George Bonanno, professeur de psychologie clinique à l'Université Columbia, dans son livre The Other Side of Sadness: What the New Science of Bereavement Tells Us About Life After a Loss, cite une recherche sur des milliers de sujets pendant deux décennies qui conclut que la résilience psychologique naturelle est la composante principale du deuil et qu'il n'y a pas d'étapes à passer. Le travail de Bonanno démontre également que l'absence de symptômes de deuil ou de traumatisme est un résultat sain
Même sur sa propre mort, le modèle est incorrect
Voilà pourquoi je disais que c’est faux-faux, car on a même pas de certitude qu’il fonctionne en ce qui concerne sa propre mort. Notamment parce que les catégories sont arbitraires :
Parce que les étapes sont nées d'anecdotes et non de principes théoriques sous-jacents, elles contiennent une confusion conceptuelle. Par exemple, certaines étapes représentent des émotions tandis que d'autres représentent des processus cognitifs. En outre, il n'y a aucune justification pour des lignes de démarcation arbitraires entre les étapes.
Le danger de croire à ce modèle
Non seulement on peut avoir l’impression que quelque chose cloche chez soi car on ne passe pas par ces étapes, notamment l’acceptation.

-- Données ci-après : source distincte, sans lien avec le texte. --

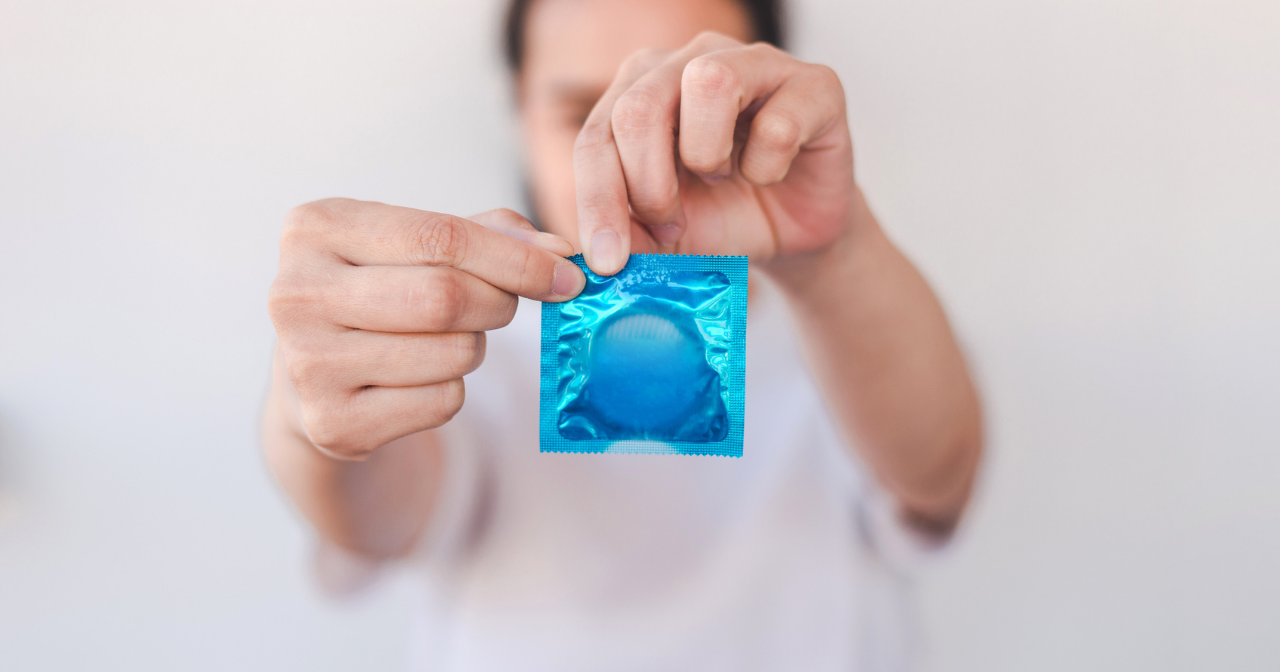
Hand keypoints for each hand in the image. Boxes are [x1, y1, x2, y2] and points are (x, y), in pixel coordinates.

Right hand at [267, 200, 583, 458]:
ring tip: (447, 339)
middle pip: (445, 298)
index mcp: (316, 228)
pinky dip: (453, 390)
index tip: (568, 275)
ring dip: (475, 348)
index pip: (440, 237)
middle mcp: (296, 293)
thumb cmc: (380, 289)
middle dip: (499, 304)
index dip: (517, 259)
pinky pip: (441, 402)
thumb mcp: (417, 243)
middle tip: (506, 307)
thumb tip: (559, 254)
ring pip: (451, 353)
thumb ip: (492, 234)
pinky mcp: (331, 423)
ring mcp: (307, 363)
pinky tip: (420, 378)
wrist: (313, 371)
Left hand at [574, 31, 856, 274]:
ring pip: (708, 82)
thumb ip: (628, 233)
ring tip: (721, 178)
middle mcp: (690, 60)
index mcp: (639, 89)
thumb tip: (602, 254)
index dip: (598, 200)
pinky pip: (777, 124)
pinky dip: (768, 168)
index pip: (597, 136)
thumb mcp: (663, 235)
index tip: (608, 260)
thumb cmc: (722, 217)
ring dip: (707, 155)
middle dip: (648, 184)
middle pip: (640, 107)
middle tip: (671, 224)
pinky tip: (771, 174)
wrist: (794, 234)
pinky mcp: (814, 84)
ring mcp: (755, 62)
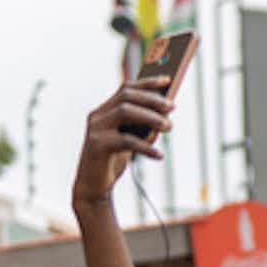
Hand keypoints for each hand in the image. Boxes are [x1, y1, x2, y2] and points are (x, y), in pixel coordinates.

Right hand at [72, 79, 171, 204]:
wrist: (94, 185)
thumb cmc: (114, 159)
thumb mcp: (131, 139)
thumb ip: (143, 126)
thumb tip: (167, 114)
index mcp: (105, 110)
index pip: (126, 88)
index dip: (147, 83)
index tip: (167, 80)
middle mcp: (98, 115)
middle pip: (126, 97)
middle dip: (152, 99)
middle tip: (172, 107)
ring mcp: (95, 129)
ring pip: (125, 112)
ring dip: (150, 117)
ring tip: (168, 128)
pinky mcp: (97, 146)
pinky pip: (126, 141)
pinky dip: (146, 146)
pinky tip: (159, 154)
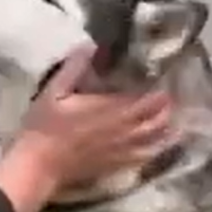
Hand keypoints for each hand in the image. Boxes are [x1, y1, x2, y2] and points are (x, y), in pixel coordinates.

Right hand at [0, 44, 175, 211]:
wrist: (38, 166)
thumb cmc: (43, 127)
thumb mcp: (53, 92)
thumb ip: (73, 68)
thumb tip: (90, 45)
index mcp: (109, 109)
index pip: (145, 100)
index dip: (159, 91)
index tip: (165, 80)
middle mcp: (122, 130)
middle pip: (156, 119)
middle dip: (166, 108)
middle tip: (170, 98)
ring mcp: (121, 150)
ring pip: (154, 139)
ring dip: (167, 128)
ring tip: (173, 119)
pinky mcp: (116, 165)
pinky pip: (143, 157)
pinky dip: (156, 149)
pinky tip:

Pire encore, il a imprégné les milieux de santé. Si bien que certains professionnels sont convaincus que pour accompagner les personnes en deuil il faut les aider à passer par ces étapes.
Ce qui crée du coup de l’incompréhension quand on constate que ce n’est pas le cas.
Pour aller plus loin
Pour écrire ça, je me suis reposé principalement sur la page Wikipedia du modèle (française et anglaise) mais surtout sur cet article qui décrit très précisément le problème :
https://www.scientifique-en-chef.gouv.qc.ca/impacts/ddr-5-etapes-du-deuil-faux/
Incroyable. J'y ai cru sans jamais remettre en question ni cherché à trouver la source scientifique.